Families

Free YMCA program teaches kids to swim

Tish O’Keefe works with a student at the Whatcom Family YMCA, where a local version of “Safety Around Water” is planned this year.
Tish O’Keefe works with a student at the Whatcom Family YMCA, where a local version of “Safety Around Water” is planned this year. Courtesy to The Bellingam Herald

If Bill Ziels and Tish O’Keefe fulfill their goal, at least several hundred Whatcom County first graders will learn to swim safely this spring and summer.

“Our dream is to provide this new learn-to-swim program to more than 1,000 county first grade boys and girls in our first year,” said Ziels, the CEO of Whatcom Family YMCA. “This program is free and it’s only made possible through the sponsorship of Phillips 66.”

O’Keefe, the aquatics director, has planned the local version of “Safety Around Water,” a new national YMCA program, so that each first grader will get plenty of individual attention from a trained instructor.

The program, with sign-ups currently on-going, begins during spring break April 4-8. There will be five half-hour instructional periods, Monday through Friday, with many more weekly sessions to come.

“Our ultimate goal is for our students to learn swim-float-swim,” O’Keefe said. “The idea is to teach kids how to swim, then learn to roll over and float on their backs to rest and get energy back, then swim again.”

She said the students will first acclimate themselves to water, then learn to be comfortable putting their faces in the pool and submerging. They will be taught to orient themselves to the wall and how to float and to keep calm, which is vital for young swimmers.

“Our goal at the end of the five days is that children will have the skills to save their lives,” said O’Keefe. That’s especially true if children unexpectedly find themselves in water, she pointed out, noting that three American children drown every day, on average, and that drowning is the second-leading cause of death for children 5 to 14 years old.

Parents need to know that 10 percent of all drowning deaths occur no more than 10 feet from safety.

“All children deserve access to water safety resources that not only could save their lives, but enrich them with an outlet for fun, healthy activity,” she said.

Ziels would like to make the program permanent.

“Our hope in that this is the inaugural year,” he said. “Our mission is to provide water safety knowledge to all youth in Whatcom County.”

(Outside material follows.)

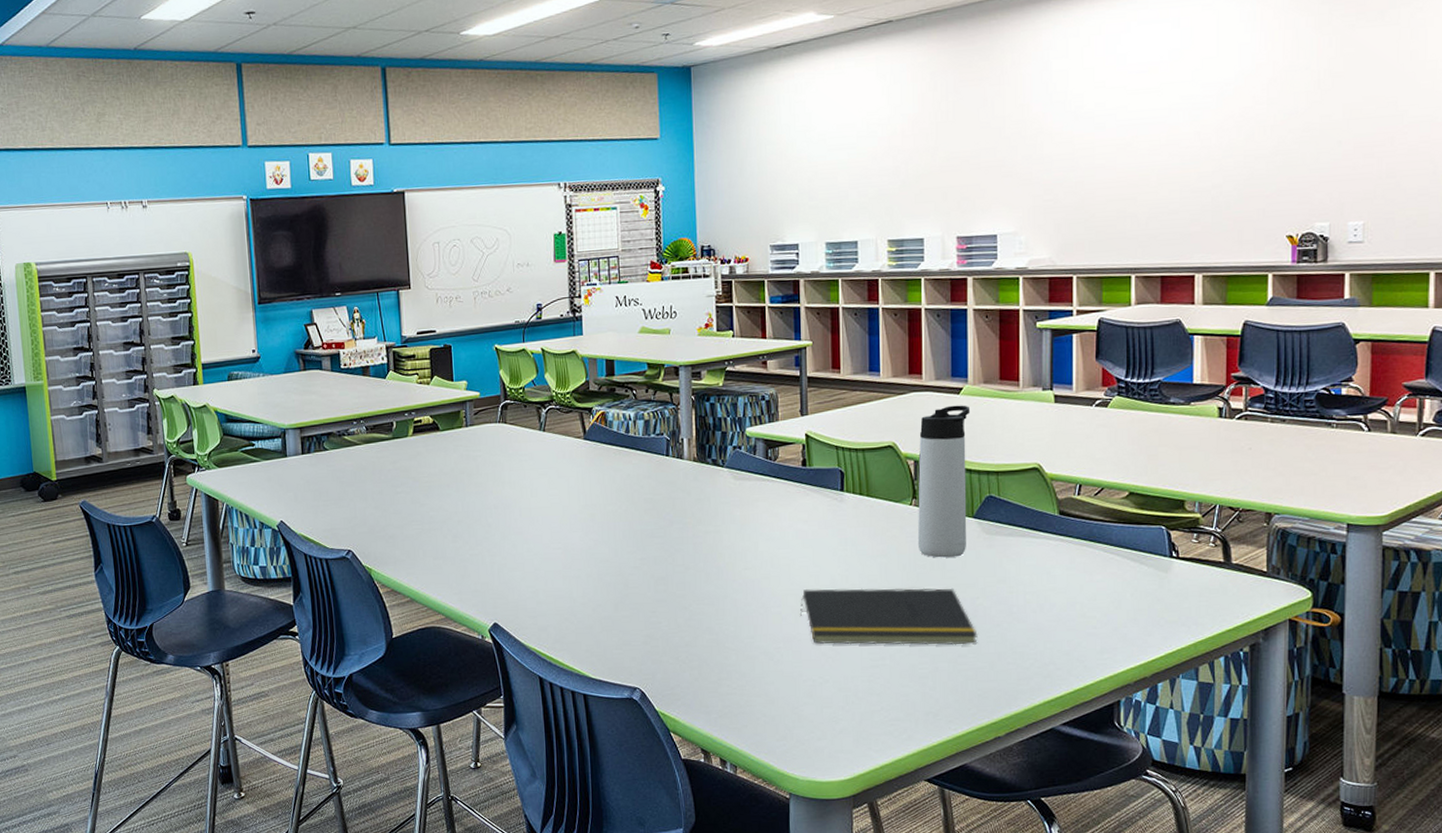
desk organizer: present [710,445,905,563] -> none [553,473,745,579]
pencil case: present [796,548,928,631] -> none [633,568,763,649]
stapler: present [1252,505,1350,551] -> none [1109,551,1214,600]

O’Keefe said each student will be evaluated after the first session to determine what needs to be learned and stressed to help that student gain confidence, since children approach swimming in so many different ways.

THE YMCA’S FAMILY PLEDGE FOR SAFETY AROUND WATER

▪ We (parents or other adults) will always watch children around water;

▪ We will stay within arm’s reach of young children in the water;

▪ We will swim near a lifeguard;

▪ We will reach or throw, not go, to help a swimmer who is in trouble;

▪ We will learn CPR;

▪ We will enroll children in swim lessons.